1) This message, while delivered in the hearing of the crowds, is not ADDRESSED to the crowds. It is addressed to the disciples, who have recently left everything to follow Jesus and now must learn what it means to live in his company.  They are those who ALREADY have responded to Jesus’ basic message about the availability of the kingdom, and now must learn what living in that kingdom looks like.  I don’t know that Jesus is repeating himself here.

2) The beatitudes, while not setting forth a new system of merit (do this and God will love you), DO still, as far as I can tell, make certain positive commendations.

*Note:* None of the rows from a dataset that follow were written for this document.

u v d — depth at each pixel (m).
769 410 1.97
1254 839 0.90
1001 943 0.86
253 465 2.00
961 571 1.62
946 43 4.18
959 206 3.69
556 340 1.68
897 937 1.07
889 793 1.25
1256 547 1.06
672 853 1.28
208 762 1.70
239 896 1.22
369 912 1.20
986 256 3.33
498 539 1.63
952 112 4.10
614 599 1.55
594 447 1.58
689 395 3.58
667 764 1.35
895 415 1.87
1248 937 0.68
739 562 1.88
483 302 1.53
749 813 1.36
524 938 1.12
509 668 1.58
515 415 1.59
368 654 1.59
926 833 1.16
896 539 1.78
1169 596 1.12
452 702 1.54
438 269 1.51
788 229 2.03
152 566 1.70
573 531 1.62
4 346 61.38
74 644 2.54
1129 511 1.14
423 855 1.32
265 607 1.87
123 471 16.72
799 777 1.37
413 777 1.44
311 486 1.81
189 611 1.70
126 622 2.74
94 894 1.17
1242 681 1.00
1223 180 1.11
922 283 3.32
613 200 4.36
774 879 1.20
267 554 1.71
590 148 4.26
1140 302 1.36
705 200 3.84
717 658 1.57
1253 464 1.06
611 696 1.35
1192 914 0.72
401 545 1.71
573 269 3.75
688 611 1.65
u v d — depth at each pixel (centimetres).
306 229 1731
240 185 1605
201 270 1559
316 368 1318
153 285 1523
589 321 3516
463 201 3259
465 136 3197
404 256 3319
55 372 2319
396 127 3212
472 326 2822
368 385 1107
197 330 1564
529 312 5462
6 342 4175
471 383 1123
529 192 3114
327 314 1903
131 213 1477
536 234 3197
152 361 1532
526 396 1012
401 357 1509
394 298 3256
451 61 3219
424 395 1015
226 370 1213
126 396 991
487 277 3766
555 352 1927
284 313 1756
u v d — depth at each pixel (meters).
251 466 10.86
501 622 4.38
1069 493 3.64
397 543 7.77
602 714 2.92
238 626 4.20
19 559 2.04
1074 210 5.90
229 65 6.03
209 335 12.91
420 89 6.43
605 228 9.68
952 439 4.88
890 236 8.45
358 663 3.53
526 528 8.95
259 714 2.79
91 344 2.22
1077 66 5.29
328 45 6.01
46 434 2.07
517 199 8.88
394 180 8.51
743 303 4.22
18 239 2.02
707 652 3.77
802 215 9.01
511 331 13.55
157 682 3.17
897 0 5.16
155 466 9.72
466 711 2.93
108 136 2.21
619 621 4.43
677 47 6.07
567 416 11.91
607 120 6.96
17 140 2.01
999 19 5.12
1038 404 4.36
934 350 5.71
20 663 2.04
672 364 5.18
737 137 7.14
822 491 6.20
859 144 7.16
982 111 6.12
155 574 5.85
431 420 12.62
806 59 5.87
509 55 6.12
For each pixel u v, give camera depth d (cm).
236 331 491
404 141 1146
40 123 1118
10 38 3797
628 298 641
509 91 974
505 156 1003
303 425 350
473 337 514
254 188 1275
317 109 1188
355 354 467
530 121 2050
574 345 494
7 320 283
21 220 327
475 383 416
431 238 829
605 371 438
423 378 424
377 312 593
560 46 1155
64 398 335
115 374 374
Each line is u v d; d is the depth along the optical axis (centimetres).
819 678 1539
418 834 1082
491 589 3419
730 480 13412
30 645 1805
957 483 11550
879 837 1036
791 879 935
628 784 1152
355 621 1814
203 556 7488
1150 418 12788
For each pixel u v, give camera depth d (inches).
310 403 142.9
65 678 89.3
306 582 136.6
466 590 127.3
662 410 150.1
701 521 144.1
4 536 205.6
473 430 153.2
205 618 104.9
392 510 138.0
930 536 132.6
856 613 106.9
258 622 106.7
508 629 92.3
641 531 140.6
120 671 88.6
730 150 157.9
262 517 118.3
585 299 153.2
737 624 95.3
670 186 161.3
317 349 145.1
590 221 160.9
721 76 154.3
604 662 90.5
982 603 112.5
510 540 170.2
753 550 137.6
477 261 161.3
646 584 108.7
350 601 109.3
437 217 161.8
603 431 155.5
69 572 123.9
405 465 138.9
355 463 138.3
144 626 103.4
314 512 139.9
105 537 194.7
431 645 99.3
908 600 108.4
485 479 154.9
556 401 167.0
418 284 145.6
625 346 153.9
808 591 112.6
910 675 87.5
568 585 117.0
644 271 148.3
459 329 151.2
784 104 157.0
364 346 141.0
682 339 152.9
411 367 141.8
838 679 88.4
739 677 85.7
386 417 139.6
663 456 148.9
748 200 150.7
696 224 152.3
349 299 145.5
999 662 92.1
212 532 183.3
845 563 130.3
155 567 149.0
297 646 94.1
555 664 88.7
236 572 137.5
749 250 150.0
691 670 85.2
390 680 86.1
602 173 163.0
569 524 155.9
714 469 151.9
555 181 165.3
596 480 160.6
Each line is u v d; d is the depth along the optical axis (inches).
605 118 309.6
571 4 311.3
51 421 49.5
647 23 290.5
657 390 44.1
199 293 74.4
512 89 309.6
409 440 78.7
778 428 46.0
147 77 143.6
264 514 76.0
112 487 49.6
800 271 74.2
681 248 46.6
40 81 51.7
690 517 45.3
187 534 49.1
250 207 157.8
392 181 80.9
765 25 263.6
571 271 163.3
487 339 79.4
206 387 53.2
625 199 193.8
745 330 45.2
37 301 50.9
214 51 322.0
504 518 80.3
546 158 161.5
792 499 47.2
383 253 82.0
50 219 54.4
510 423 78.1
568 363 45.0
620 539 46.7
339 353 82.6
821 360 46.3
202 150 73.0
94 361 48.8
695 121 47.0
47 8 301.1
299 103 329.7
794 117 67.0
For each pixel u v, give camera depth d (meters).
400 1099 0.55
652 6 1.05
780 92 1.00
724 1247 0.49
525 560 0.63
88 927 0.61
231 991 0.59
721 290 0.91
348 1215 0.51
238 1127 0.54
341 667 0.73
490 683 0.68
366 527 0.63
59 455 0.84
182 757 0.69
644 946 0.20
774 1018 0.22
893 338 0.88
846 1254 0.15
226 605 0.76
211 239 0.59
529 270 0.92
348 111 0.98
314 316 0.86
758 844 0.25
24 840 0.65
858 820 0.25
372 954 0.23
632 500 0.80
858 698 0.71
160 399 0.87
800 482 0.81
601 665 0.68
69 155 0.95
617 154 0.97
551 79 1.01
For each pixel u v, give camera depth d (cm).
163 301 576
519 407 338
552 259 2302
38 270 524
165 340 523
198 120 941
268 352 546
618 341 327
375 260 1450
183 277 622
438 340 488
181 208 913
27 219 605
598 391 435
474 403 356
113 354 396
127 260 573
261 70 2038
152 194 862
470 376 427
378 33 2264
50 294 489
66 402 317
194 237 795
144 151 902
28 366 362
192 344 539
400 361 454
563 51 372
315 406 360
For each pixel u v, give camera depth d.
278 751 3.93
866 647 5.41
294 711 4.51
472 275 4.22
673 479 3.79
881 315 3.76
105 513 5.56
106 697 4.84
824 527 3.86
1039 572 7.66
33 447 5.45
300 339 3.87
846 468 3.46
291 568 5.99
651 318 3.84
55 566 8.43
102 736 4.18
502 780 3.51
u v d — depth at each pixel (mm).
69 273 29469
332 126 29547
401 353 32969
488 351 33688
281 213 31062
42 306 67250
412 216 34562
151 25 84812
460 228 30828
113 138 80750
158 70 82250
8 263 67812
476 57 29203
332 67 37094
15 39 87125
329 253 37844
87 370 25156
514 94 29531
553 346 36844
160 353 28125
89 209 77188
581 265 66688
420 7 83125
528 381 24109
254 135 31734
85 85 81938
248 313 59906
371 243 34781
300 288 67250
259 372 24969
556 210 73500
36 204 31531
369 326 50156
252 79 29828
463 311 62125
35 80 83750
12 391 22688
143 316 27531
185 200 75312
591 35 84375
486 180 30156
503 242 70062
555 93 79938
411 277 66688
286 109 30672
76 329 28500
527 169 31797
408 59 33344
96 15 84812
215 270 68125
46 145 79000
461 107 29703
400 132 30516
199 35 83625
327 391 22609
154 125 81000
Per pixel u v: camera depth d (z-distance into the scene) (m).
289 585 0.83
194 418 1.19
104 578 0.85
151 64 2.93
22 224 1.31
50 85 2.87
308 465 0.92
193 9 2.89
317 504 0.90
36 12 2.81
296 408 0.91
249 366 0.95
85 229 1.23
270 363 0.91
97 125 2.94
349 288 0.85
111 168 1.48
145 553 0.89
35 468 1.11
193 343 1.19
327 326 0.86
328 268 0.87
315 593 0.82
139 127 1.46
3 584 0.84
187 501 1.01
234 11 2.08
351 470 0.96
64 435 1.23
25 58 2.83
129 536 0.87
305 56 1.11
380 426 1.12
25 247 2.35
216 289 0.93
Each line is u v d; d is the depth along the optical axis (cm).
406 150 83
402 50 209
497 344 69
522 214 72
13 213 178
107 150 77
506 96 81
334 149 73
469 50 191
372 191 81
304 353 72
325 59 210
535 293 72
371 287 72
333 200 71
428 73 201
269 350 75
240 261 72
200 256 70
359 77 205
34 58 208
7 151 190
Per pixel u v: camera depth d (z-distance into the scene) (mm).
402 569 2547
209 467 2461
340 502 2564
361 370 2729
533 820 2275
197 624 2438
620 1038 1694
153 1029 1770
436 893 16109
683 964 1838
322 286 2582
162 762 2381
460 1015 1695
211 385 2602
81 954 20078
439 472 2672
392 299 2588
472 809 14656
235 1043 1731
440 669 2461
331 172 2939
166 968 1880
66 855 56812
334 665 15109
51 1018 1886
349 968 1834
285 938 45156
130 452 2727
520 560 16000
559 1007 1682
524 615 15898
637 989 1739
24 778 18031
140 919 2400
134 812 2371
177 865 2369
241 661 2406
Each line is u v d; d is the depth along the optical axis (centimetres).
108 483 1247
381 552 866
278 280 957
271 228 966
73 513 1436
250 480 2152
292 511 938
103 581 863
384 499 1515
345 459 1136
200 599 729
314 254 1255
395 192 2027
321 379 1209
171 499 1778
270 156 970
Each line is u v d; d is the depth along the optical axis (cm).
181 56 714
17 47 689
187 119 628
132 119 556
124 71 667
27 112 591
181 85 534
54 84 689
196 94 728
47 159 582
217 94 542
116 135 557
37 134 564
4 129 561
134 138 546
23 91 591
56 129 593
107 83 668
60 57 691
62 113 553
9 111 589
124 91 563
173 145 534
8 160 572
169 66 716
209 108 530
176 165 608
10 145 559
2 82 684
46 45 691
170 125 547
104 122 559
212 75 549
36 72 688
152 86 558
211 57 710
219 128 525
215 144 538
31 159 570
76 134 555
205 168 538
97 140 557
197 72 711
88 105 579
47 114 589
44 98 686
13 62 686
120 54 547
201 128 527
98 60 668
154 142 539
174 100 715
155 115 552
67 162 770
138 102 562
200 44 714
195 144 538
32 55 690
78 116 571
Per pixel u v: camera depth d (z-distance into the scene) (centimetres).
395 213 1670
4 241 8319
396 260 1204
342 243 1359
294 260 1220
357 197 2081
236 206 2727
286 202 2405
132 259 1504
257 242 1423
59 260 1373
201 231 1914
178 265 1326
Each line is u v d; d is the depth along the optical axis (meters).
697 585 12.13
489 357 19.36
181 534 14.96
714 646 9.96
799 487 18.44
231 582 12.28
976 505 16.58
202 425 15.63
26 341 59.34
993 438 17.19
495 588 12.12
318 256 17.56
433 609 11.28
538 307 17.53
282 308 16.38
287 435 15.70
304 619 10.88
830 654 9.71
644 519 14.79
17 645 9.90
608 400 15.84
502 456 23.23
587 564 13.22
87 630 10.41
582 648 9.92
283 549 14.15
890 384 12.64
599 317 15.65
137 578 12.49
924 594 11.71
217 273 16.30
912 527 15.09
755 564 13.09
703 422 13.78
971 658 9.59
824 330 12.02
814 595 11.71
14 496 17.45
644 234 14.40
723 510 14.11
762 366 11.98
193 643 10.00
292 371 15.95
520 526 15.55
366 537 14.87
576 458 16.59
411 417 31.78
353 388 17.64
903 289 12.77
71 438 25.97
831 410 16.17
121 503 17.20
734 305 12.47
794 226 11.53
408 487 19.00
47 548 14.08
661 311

In other words, the “attributes” outlined in the first half of each beatitude are not purely “undesirable” states of being.  Poverty of spirit, having nothing in our hands but God, is a good thing.  To claim nothing in this life as our own, meekness, is a good thing.  Hungering and thirsting for righteousness is a good thing.  Purity of heart is a good thing.  Peacemaking is a good thing.  Showing mercy is a good thing.  Living righteously and being vilified for it is a good thing.  Right?  That leads to #3.

3) Seems to me that there is a “Christological shape” to the beatitudes.  In other words, in the words of John Paul II, the beatitudes are “a sort of self-portrait of Christ.”  Christ is the one who empties himself (poor in spirit), who mourns over Jerusalem, who had no place to lay his head (meekness), who hungered and thirsted for the righteousness of God, who was unremittingly merciful, who did nothing for himself but everything for God and others (pure in heart), who made peace by telling the truth and reconciling enemies, and who was executed as a criminal for his actions (persecuted for righteousness), and who in so doing became in himself, precisely IN his cross, the light of the world, the salt of the earth, the city set on a hill.  And then of course he calls us to follow him in that (to use a Bonhoeffer phrase) “costly discipleship.”

Is it possible that the cross is the ground and horizon of the beatitudes?

Anyway, these are just a few of the thoughts running through my noggin.  It’s hard for me to think the beatitudes are not fundamentally related to the kind of discipleship that “turns the world upside down” and draws persecution on itself.  They are certainly not a new merit-system.  Rather, I want to say that they are both DESCRIPTION and INVITATION.  They both describe the life of one who has left all to follow Jesus (“poor in spirit” and “mourning” aren’t bad ways to begin that description) and invite them into a depth of following that will end at the cross.  The “blessed” life is the life that is utterly abandon to the person of Jesus and his calling.  “He who loses his life for me and for the gospel will save it for eternal life.”  Such a life will include a fair share of poverty and mourning and getting bullied around and thirsting for righteousness and showing mercy and cleansing the heart and making peace and suffering for righteousness sake … And at every point Jesus would say to those who undertake such costly following: “GOOD FOR YOU!  You now know a joy that those who don’t follow cannot know, and you will know it all the more when the kingdom is fulfilled!”

Moreover, I cannot help but notice a certain progression in the beatitudes, and though I haven’t run across many commentators who point it out, the more I stare at the words, the more evident it becomes.  It is as though the life of following Jesus takes us from poverty to persecution… from mourning to mercy… from meekness to peacemaking… from hungering for righteousness to purity of heart, etc.  It is almost as if we begin in the following with a sense of “nothing in my hands Jesus, except for you and your call” and end with “Good Lord, Jesus (pun intended), following you has gotten me into a world of hurt.”  And perhaps then we’re back again at poverty of spirit.  Poverty to mourning to meekness to hunger to mercy to purity to peacemaking to suffering for righteousness, and back again at poverty…  Ever learning what it means to lay it all down; ever experiencing the joy of Jesus in fresh ways; ever living as homeless pilgrims awaiting the life of the age to come.

Just a few thoughts.  God give us light tomorrow night … more and more and more light.